The legacy of colonialism is soaked into the patina of this land. The missionaries who came from Britain to save African souls have turned Ghana into a country that fervently believes in miracles. Businesses proclaim their faith: “By His Grace Building Materials”, “Merciful Wigs”, “God Is in Control Windscreens”, “Amazing Love Aluminium”. Evangelical singing drifts on the wind past smiling billboards promising a better tomorrow.
“Forward Ever, Backward Never” was the battle cry of Ghana’s first President Kwame Nkrumah, his statue in Accra pointing at the untapped potential.
The white masters used to play polo on the exact spot where his memorial now stands and where independence from British rule was declared in 1957. Today, neatly symbolising Ghana’s journey, Accra Polo Club has moved closer to the international airport: rich African hedge-fund managers rubbing shoulders with European ex-pats. The club archives include photographs of all-white teams posing with pith helmets and neat moustaches, but on the field and in the bar, Ghana’s new elite cuts across any racial divide.
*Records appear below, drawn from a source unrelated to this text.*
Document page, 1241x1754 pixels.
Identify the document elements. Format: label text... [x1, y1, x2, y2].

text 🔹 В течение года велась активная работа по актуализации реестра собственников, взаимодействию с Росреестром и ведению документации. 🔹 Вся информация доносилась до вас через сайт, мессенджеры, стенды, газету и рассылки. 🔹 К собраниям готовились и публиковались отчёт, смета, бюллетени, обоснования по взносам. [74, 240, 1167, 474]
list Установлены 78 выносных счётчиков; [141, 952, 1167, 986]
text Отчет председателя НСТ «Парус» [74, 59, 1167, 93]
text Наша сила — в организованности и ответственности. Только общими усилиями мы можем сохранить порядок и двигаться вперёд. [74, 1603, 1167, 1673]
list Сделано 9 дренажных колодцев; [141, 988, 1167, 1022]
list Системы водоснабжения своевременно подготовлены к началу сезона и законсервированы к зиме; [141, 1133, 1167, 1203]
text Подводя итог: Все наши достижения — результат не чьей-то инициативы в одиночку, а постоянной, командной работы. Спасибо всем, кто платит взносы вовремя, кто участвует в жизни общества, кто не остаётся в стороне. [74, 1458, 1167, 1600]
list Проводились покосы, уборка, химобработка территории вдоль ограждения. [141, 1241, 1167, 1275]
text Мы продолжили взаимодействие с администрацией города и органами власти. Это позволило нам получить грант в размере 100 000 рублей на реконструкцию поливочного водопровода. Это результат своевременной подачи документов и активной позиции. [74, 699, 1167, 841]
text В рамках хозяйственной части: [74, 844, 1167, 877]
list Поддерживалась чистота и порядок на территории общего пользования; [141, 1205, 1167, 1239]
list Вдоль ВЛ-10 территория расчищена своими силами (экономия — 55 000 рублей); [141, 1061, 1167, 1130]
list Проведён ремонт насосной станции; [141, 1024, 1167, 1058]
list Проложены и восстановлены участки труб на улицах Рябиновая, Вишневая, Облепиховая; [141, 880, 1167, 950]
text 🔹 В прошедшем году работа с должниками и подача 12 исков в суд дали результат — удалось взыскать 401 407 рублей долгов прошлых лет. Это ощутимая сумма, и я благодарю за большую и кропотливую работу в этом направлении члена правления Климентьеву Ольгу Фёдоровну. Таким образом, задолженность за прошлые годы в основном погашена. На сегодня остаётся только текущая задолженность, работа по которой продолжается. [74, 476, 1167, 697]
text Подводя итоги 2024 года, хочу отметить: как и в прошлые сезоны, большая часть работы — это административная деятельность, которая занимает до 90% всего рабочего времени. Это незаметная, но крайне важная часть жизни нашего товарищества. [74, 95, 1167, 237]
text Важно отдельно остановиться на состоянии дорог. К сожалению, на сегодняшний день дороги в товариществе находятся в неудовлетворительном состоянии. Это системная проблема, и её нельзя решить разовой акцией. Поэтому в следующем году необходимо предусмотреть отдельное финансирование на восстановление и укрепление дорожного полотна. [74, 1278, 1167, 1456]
“I suppose I am most proud of the fact that I have not been controversial,” Jimmy Moxon had told me in his garden in the Aburi hills in 1994 when I asked how he had managed to survive the turmoil that surrounded independence.
His diplomatic skills served Jimmy well, but also stand as a metaphor for the way Ghana has navigated its post-colonial path. There have been obstacles, and challenges remain, but optimism and decency seem to flourish in the tropical climate. “Just come home,” says Catherine Afeku, Ghana’s tourism minister. “We are family.” She has ambitious plans to transform the country’s tourist industry, to encourage the British to see it as a holiday destination.
She imagines charter planes, buzzing south over the Sahara, filled with tourists from the UK, many with ancestral links but also those who fancy an African adventure in a land where the language is familiar, the clocks won’t keep you awake at night and the welcome is warm.
“When you look at the European market, we are truly the centre of the world,” Mrs Afeku tells me with a smile, pointing out that the Greenwich Meridian meets the equator closest to Ghana. There is an irony in this. The meridian was first devised by an 18th-century economist who actively supported the expansion of the slave trade. The Greenwich Meridian, a century later, symbolised the centrality of British imperial power.